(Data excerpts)

################

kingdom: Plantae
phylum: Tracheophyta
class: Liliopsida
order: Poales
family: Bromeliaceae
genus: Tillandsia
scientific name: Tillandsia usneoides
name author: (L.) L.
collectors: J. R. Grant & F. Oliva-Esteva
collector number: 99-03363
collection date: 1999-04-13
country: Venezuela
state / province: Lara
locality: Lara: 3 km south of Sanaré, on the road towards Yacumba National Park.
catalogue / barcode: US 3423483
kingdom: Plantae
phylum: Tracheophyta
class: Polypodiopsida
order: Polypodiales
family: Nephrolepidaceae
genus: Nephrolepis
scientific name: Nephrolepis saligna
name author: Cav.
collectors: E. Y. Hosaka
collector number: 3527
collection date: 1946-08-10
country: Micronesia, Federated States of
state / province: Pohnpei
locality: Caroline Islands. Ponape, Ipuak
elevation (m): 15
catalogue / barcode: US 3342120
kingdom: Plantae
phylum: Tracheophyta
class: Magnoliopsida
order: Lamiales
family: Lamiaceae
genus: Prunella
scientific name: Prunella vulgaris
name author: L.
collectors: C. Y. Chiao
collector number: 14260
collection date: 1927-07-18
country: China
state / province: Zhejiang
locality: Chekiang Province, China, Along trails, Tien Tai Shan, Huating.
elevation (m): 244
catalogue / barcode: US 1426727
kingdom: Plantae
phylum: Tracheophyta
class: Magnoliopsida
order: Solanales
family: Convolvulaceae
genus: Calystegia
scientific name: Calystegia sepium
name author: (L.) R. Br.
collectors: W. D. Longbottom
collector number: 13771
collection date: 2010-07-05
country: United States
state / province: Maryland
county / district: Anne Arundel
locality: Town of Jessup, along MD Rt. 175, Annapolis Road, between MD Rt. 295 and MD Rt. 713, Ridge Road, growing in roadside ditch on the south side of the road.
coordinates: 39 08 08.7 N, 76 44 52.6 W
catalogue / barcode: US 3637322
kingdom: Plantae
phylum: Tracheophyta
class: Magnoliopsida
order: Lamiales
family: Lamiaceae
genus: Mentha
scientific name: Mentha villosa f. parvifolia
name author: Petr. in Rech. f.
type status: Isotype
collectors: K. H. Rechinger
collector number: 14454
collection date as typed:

################

◆ GIVEN EXERCISE
Copy out all of the rows above word for word, changing nothing.

◆ RESPONSE TO THIS EXERCISE
kingdom: Plantae
phylum: Tracheophyta
class: Liliopsida
order: Poales
family: Bromeliaceae
genus: Tillandsia
scientific name: Tillandsia usneoides
name author: (L.) L.
collectors: J. R. Grant & F. Oliva-Esteva
collector number: 99-03363
collection date: 1999-04-13
country: Venezuela
state / province: Lara
locality: Lara: 3 km south of Sanaré, on the road towards Yacumba National Park.
catalogue / barcode: US 3423483
kingdom: Plantae
phylum: Tracheophyta
class: Polypodiopsida
order: Polypodiales
family: Nephrolepidaceae
genus: Nephrolepis
scientific name: Nephrolepis saligna
name author: Cav.
collectors: E. Y. Hosaka
collector number: 3527
collection date: 1946-08-10
country: Micronesia, Federated States of
state / province: Pohnpei
locality: Caroline Islands. Ponape, Ipuak
elevation (m): 15
catalogue / barcode: US 3342120
kingdom: Plantae
phylum: Tracheophyta
class: Magnoliopsida
order: Lamiales
family: Lamiaceae
genus: Prunella
scientific name: Prunella vulgaris
name author: L.
collectors: C. Y. Chiao
collector number: 14260
collection date: 1927-07-18
country: China
state / province: Zhejiang
locality: Chekiang Province, China, Along trails, Tien Tai Shan, Huating.
elevation (m): 244
catalogue / barcode: US 1426727
kingdom: Plantae
phylum: Tracheophyta
class: Magnoliopsida
order: Solanales
family: Convolvulaceae
genus: Calystegia
scientific name: Calystegia sepium
name author: (L.) R. Br.
collectors: W. D. Longbottom
collector number: 13771
collection date: 2010-07-05
country: United States
state / province: Maryland
county / district: Anne Arundel
locality: Town of Jessup, along MD Rt. 175, Annapolis Road, between MD Rt. 295 and MD Rt. 713, Ridge Road, growing in roadside ditch on the south side of the road.
coordinates: 39 08 08.7 N, 76 44 52.6 W
catalogue / barcode: US 3637322
kingdom: Plantae
phylum: Tracheophyta
class: Magnoliopsida
order: Lamiales
family: Lamiaceae
genus: Mentha
scientific name: Mentha villosa f. parvifolia
name author: Petr. in Rech. f.
type status: Isotype
collectors: K. H. Rechinger
collector number: 14454
collection date as typed:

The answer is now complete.